L’homme d’affaires israélien Shaul Elovitch et sa femme Iris au tribunal de district de Jérusalem, le 6 avril 2021. (Yonatan Sindel / Flash90)

Filber, qui aurait agi pour le compte de Netanyahu, aurait commencé à entraver le déploiement de la réforme. Bezeq n’avait plus été menacé d’une amende pour son refus de se conformer au calendrier de la réforme. Et, continue l’acte de mise en examen, Filber n’avait pas non plus approuvé les ordonnances administratives nécessaires à l’avancée du processus – comme la mise en place des procédures qui auraient permis aux opérateurs de télécommunications variés d’interagir les uns avec les autres dans le partage des infrastructures.

En résultat, le déploiement de câbles à fibre optique à grande vitesse qui auraient offerts à des millions d’Israéliens la possibilité d’une navigation sur internet moins onéreuse et plus rapide, et qui aurait aussi garanti la capacité de l’État d’Israël à rester concurrentiel au niveau mondial, avaient été ralentis de manière significative.

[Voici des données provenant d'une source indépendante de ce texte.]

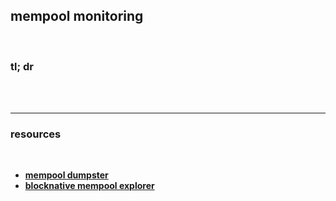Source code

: ## mempool monitoring

<br>

### tl; dr

<br>

<br>

---

### resources

<br>

* **[mempool dumpster](https://github.com/flashbots/mempool-dumpster)**
* **[blocknative mempool explorer](https://explorer.blocknative.com/)**
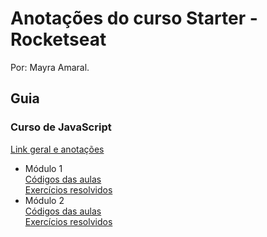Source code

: # Anotações do curso Starter - Rocketseat
Por: Mayra Amaral.  
  
## Guia
### Curso de JavaScript
[Link geral e anotações](https://github.com/mayraamaral/rs-starter/tree/master/js)
* Módulo 1  
[Códigos das aulas](https://github.com/mayraamaral/rs-starter/tree/master/js/modulo1)  
[Exercícios resolvidos](https://github.com/mayraamaral/rs-starter/tree/master/js/modulo1/exercicios)  
* Módulo 2  
[Códigos das aulas](https://github.com/mayraamaral/rs-starter/tree/master/js/modulo2)  
[Exercícios resolvidos](https://github.com/mayraamaral/rs-starter/tree/master/js/modulo2/exercicios)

Les procureurs devraient aussi interroger Berger sur son rôle dans le travail d’avancée de cette réforme et sur l’opposition supposée de Netanyahu à cette dernière, pendant les mois où ils ont travaillé ensemble. Son témoignage continuera mercredi et il devrait durer jusqu’à la semaine prochaine.

Berger est le quatrième témoin à se présenter à la barre dans ce procès. Il a été précédé par l’ex-directeur-général de Walla, Ilan Yeshua, l’ancien rédacteur en chef Aviram Elad, et l’ex-directive du département d’information du site, Michal Klein.